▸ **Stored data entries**

----------------

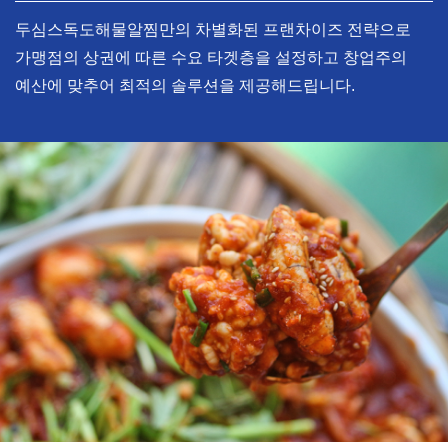
두심스독도해물알찜만의 차별화된 프랜차이즈 전략으로
가맹점의 상권에 따른 수요 타겟층을 설정하고 창업주의
예산에 맞추어 최적의 솔루션을 제공해드립니다.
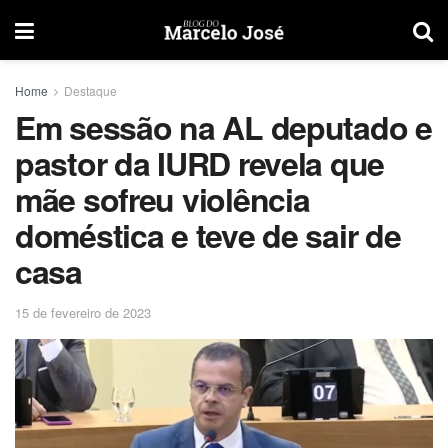
Home
Destaque
Em sessão na AL deputado e
pastor da IURD revela que
mãe sofreu violência
doméstica e teve de sair de
casa
15 de fevereiro de 2023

----------------

▸ **Requirement**
Repeat the data word for word, excluding any image.

▸ **Problem solution**
두심스독도해물알찜만의 차별화된 프랜차이즈 전략으로
가맹점의 상권에 따른 수요 타겟층을 설정하고 창업주의
예산에 맞추어 최적의 솔루션을 제공해드립니다.
Home
Destaque
Em sessão na AL deputado e
pastor da IURD revela que
mãe sofreu violência
doméstica e teve de sair de
casa
15 de fevereiro de 2023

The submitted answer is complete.